Neighborhoods in Mill Valley:
|Almonte||"Alto" Sutton Manor||Blithedale Canyon||Boyle Park||Cascade Canyon||Country Club||Downtown||East Blithedale Corridor|
|Edgewood Cypress||Enchanted Knolls||Eucalyptus Knolls||Homestead Valley||Kite Hill||Land of Peter Pan||Marin Terrace||Marin View|
|Middle Ridge||Mill Valley Heights||Mill Valley Meadows||Miller Avenue||Molino Edgewood||Muir Woods||Old Mill||Panoramic Highway|
|Scott Highlands||Scott Valley||Sequoia Valley||Shelter Bay||Shelter Ridge||Strawberry||Sycamore||Sycamore Park|
|Tam Junction||Tamalpais Valley||Tamalpais Park||Tennessee Valley||Vernal Heights||Warner Canyon|
Mill Valley maintains many recreational parks which often contain playgrounds and other designated areas specifically designed for playing various sports. Dogs are required to be on leashes in all but one of these parks, which is specifically designated a dog park to allow the option of off-leash exercise. Mill Valley also has a prodigious but highly controversial "steps, lanes, and paths program" that provides improved pedestrian access between many of the winding and twisting residential roads that cover the hillsides.
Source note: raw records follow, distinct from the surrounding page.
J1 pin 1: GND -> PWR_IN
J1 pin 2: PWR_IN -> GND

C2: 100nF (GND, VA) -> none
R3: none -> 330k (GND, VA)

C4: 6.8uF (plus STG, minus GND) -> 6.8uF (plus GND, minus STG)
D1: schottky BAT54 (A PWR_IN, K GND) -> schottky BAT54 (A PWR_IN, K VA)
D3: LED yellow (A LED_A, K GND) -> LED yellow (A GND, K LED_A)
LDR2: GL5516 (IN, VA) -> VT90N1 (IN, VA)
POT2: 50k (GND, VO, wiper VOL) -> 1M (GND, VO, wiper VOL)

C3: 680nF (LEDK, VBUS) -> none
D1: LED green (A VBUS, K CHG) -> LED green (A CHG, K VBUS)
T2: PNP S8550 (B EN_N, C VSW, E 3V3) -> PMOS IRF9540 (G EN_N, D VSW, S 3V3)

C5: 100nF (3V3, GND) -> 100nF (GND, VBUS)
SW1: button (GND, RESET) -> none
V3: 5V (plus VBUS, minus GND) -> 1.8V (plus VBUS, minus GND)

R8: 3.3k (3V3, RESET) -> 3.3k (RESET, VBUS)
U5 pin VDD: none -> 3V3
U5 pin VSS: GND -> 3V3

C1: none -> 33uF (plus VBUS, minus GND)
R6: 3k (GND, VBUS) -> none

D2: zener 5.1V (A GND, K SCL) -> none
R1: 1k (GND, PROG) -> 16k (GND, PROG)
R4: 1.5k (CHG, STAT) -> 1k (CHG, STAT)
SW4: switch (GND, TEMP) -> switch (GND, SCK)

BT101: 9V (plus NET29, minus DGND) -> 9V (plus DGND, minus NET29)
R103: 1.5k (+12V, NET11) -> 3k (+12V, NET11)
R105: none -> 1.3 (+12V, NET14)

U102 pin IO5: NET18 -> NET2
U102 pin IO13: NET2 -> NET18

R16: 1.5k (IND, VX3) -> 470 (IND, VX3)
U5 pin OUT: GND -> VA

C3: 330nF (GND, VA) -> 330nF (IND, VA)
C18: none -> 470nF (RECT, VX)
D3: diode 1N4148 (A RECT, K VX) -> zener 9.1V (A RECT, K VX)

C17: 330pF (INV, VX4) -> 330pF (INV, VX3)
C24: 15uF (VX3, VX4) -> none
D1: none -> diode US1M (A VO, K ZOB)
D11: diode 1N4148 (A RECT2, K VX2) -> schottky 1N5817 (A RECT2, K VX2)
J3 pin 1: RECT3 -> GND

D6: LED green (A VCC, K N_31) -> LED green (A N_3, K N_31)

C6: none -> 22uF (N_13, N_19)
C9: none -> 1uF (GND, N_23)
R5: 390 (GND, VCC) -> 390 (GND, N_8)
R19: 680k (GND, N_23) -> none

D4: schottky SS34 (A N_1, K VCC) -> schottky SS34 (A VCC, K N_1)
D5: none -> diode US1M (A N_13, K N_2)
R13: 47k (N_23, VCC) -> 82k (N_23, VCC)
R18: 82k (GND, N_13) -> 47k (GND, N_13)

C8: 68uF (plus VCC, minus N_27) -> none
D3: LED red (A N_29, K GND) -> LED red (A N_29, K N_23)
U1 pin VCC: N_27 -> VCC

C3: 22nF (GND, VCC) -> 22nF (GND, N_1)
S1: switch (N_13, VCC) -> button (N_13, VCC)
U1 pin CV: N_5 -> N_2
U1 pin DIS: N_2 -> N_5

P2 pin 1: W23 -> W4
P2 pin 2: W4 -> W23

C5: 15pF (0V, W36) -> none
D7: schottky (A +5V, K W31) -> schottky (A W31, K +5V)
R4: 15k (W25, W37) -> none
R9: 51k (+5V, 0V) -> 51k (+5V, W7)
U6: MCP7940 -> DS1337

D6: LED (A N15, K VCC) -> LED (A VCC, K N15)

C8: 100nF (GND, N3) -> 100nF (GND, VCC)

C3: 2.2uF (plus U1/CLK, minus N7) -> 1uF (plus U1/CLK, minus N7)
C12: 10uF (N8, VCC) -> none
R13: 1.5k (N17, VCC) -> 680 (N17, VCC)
Some residents have threatened litigation alleging that some of the proposed paths represent a seizure of private property.
For those who prefer to enjoy nature from the comfort of a chair, the city's public library is nestled in a serene and scenic location at the edge of Old Mill Park where visitors may relax indoors near the wood-burning fireplace and view the redwood forest through the library's multi-storied windows, or from the outside deck which overlooks the park and Old Mill Creek.